▸ **Exercise aim**
Please pick up the essay below about making friends after starting work at a school in Vietnam, and continue it from its last sentence, "Alcohol can be good like that."

▸ **Supplied text**

Friendship in the Making

Prior to moving abroad five years ago, I tended to socialise with friends from outside of the work setting. This wasn’t anything necessarily deliberate and also didn’t mean that I had drawn a thick line in the sand separating work and home life (I still developed friendships with colleagues too!), but it was just the way things worked out at the time. Saying that, since working in the environment that I have in Vietnam, I have become more aware of drawing a line of some sort between my work and home life, if just to avoid some of the anxieties surrounding office social cliques. Something that I feel is heightened when in an environment such as the one I worked in.

***

It was Friday night and the last day of the formal induction period for the new staff and the school had arranged a social evening on site for all staff to get acquainted. I had been in Vietnam for less than a week and whilst still suffering some of the effects of jet-lag during the week, I had also been busy setting up my classroom, opening a bank account, filling in countless pages of paperwork for work permits and health insurance, and generally finding my feet.

It was the first time that I was going to properly meet many of the existing staff and the event was going to test aspects of the social anxiety I sometimes experience in novel situations. I can remember heading for safety once I arrived into the arms of the group of other newbies, but after a couple of drinks I ventured out to do some meeting and greeting. Alcohol can be good like that.

▸ **Extracted information**
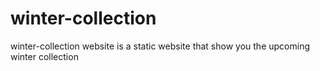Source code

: # winter-collection
winter-collection website is a static website that show you the upcoming winter collection 
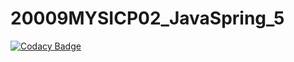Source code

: # 20009MYSICP02_JavaSpring_5

[![Codacy Badge](https://api.codacy.com/project/badge/Grade/793e8be52e6e41288289d5c37f4689ec)](https://app.codacy.com/gh/99002638/20009MYSICP02_JavaSpring_5?utm_source=github.com&utm_medium=referral&utm_content=99002638/20009MYSICP02_JavaSpring_5&utm_campaign=Badge_Grade)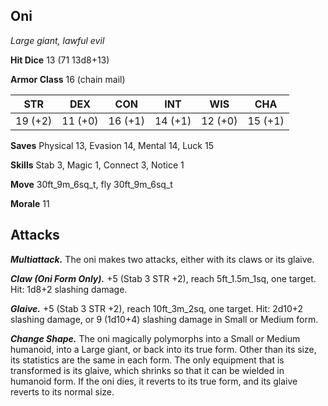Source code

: ## Oni

*Large giant, lawful evil*

**Hit Dice** 13 (71 13d8+13)

**Armor Class** 16 (chain mail)

| STR     | DEX     | CON     | INT     | WIS     | CHA     |
|---------|---------|---------|---------|---------|---------|
| 19 (+2) | 11 (+0) | 16 (+1) | 14 (+1) | 12 (+0) | 15 (+1) |

**Saves** Physical 13, Evasion 14, Mental 14, Luck 15

**Skills** Stab 3, Magic 1, Connect 3, Notice 1

**Move** 30ft\_9m\_6sq\_t, fly 30ft\_9m\_6sq\_t

**Morale** 11

## Attacks

***Multiattack.*** The oni makes two attacks, either with its claws or its glaive.

***Claw (Oni Form Only).*** +5 (Stab 3 STR +2), reach 5ft\_1.5m\_1sq, one target. Hit: 1d8+2 slashing damage.

***Glaive.*** +5 (Stab 3 STR +2), reach 10ft\_3m\_2sq, one target. Hit: 2d10+2 slashing damage, or 9 (1d10+4) slashing damage in Small or Medium form.

***Change Shape.*** The oni magically polymorphs into a Small or Medium humanoid, into a Large giant, or back into its true form. Other than its size, its statistics are the same in each form. The only equipment that is transformed is its glaive, which shrinks so that it can be wielded in humanoid form. If the oni dies, it reverts to its true form, and its glaive reverts to its normal size.

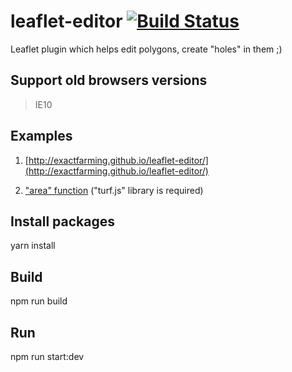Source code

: # leaflet-editor [![Build Status](https://travis-ci.org/exactfarming/leaflet-editor.svg?branch=master)](https://travis-ci.org/exactfarming/leaflet-editor)
Leaflet plugin which helps edit polygons, create "holes" in them ;)

## Support old browsers versions

>IE10

## Examples
1) [http://exactfarming.github.io/leaflet-editor/](http://exactfarming.github.io/leaflet-editor/)

2) ["area" function](http://exactfarming.github.io/leaflet-editor/index-area) ("turf.js" library is required)

## Install packages
yarn install

## Build
npm run build

## Run
npm run start:dev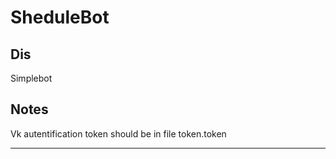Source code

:# SheduleBot  
## Dis  
Simplebot  
## Notes   
Vk autentification token should be in file token.token
___
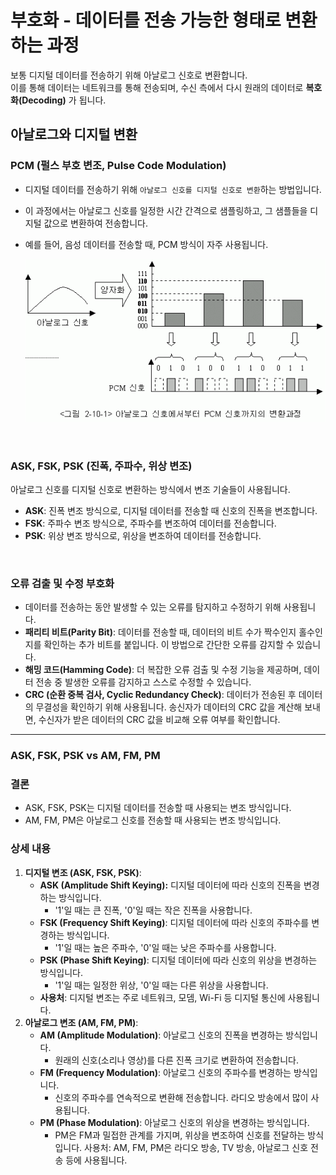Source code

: # 부호화 - 데이터를 전송 가능한 형태로 변환하는 과정
보통 디지털 데이터를 전송하기 위해 아날로그 신호로 변환합니다.    
이를 통해 데이터는 네트워크를 통해 전송되며, 수신 측에서 다시 원래의 데이터로 **복호화(Decoding)** 가 됩니다.

## 아날로그와 디지털 변환
### PCM (펄스 부호 변조, Pulse Code Modulation)
- 디지털 데이터를 전송하기 위해 `아날로그 신호를 디지털 신호로 변환`하는 방법입니다.   
- 이 과정에서는 아날로그 신호를 일정한 시간 간격으로 샘플링하고, 그 샘플들을 디지털 값으로 변환하여 전송합니다.   
- 예를 들어, 음성 데이터를 전송할 때, PCM 방식이 자주 사용됩니다.   

    ![image.png](../img/pcm.gif)

<br>

### ASK, FSK, PSK (진폭, 주파수, 위상 변조)
아날로그 신호를 디지털 신호로 변환하는 방식에서 변조 기술들이 사용됩니다.   
- **ASK**: 진폭 변조 방식으로, 디지털 데이터를 전송할 때 신호의 진폭을 변조합니다.
- **FSK**: 주파수 변조 방식으로, 주파수를 변조하여 데이터를 전송합니다.
- **PSK**: 위상 변조 방식으로, 위상을 변조하여 데이터를 전송합니다.

<br>

### 오류 검출 및 수정 부호화
- 데이터를 전송하는 동안 발생할 수 있는 오류를 탐지하고 수정하기 위해 사용됩니다.
- **패리티 비트(Parity Bit)**: 데이터를 전송할 때, 데이터의 비트 수가 짝수인지 홀수인지를 확인하는 추가 비트를 붙입니다. 이 방법으로 간단한 오류를 감지할 수 있습니다.
- **해밍 코드(Hamming Code)**: 더 복잡한 오류 검출 및 수정 기능을 제공하며, 데이터 전송 중 발생한 오류를 감지하고 스스로 수정할 수 있습니다.
- **CRC (순환 중복 검사, Cyclic Redundancy Check)**: 데이터가 전송된 후 데이터의 무결성을 확인하기 위해 사용됩니다. 송신자가 데이터의 CRC 값을 계산해 보내면, 수신자가 받은 데이터의 CRC 값을 비교해 오류 여부를 확인합니다.

---
### ASK, FSK, PSK vs AM, FM, PM

### 결론
- ASK, FSK, PSK는 디지털 데이터를 전송할 때 사용되는 변조 방식입니다.
- AM, FM, PM은 아날로그 신호를 전송할 때 사용되는 변조 방식입니다.

### 상세 내용
1. **디지털 변조 (ASK, FSK, PSK)**:   
   - **ASK (Amplitude Shift Keying):** 디지털 데이터에 따라 신호의 진폭을 변경하는 방식입니다.
     - '1'일 때는 큰 진폭, '0'일 때는 작은 진폭을 사용합니다.
   - **FSK (Frequency Shift Keying)**: 디지털 데이터에 따라 신호의 주파수를 변경하는 방식입니다.
     - '1'일 때는 높은 주파수, '0'일 때는 낮은 주파수를 사용합니다.
   - **PSK (Phase Shift Keying)**: 디지털 데이터에 따라 신호의 위상을 변경하는 방식입니다.
     - '1'일 때는 일정한 위상, '0'일 때는 다른 위상을 사용합니다.
   - **사용처**: 디지털 변조는 주로 네트워크, 모뎀, Wi-Fi 등 디지털 통신에 사용됩니다.
2. **아날로그 변조 (AM, FM, PM)**:
   - **AM (Amplitude Modulation)**: 아날로그 신호의 진폭을 변경하는 방식입니다.
     - 원래의 신호(소리나 영상)를 다른 진폭 크기로 변환하여 전송합니다.
   - **FM (Frequency Modulation)**: 아날로그 신호의 주파수를 변경하는 방식입니다.
     - 신호의 주파수를 연속적으로 변환해 전송합니다. 라디오 방송에서 많이 사용됩니다.
   - **PM (Phase Modulation)**: 아날로그 신호의 위상을 변경하는 방식입니다.
     - PM은 FM과 밀접한 관계를 가지며, 위상을 변조하여 신호를 전달하는 방식입니다.
     사용처: AM, FM, PM은 라디오 방송, TV 방송, 아날로그 신호 전송 등에 사용됩니다.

▸ **Output for this exercise**
I managed to chat to a significant proportion of colleagues over the course of the evening, who provided valuable insights into adjusting to life in Vietnam, plus gossip was traded about the underbelly of the school itself, a necessary rite of passage when you start at any organisation. But it was at this time that I also made what turned out to be a classic social faux pas, I chose not to continue the merriment at a club in the city, having turned down the invite from an existing colleague Jane. I was tired from the amount of information that I had absorbed over the course of the week, and also from having to maintain the friendly work face to a heap of new people, so I just wanted to go to bed. At the time I thought little of it.

It was only a few weeks later at a birthday celebration for a colleague who had arranged afternoon tea when I noticed something was up. I joined a group of female staff on the taxi ride as we all lived in the same staff accommodation. After making a few attempts at small talk, I realised that I wasn’t gaining any ground, and in particular, Jane appeared to actively excluding me from participating in any conversation, with chat focusing quite deliberately on their activities over the weekend. I tried to push down the feelings of discomfort and hold onto the fact that I was 31 and not 14 years old. Surely, I wasn’t getting blanked?

Well, it turned out my intuition was correct and I was getting blanked because as soon as we arrived at the venue, the group scuttled to the last remaining seats at the table leaving myself and one other colleague who had also arrived in the same taxi without a place to sit. Heather had been sat up front on the journey and so although we had been introduced and chatted before on a few occasions, we didn’t know each other very well.

The woman who’s birthday we were celebrating immediately came over for a chat before apologising about the lack of space on the main table. Subsequently, the cafe owner sat Heather and me together with another late-comer to the gathering on a table a few metres away, where, aside from a few people passing to stop and chat over the course of the afternoon on their way to the bathroom, we were largely on the periphery of the action.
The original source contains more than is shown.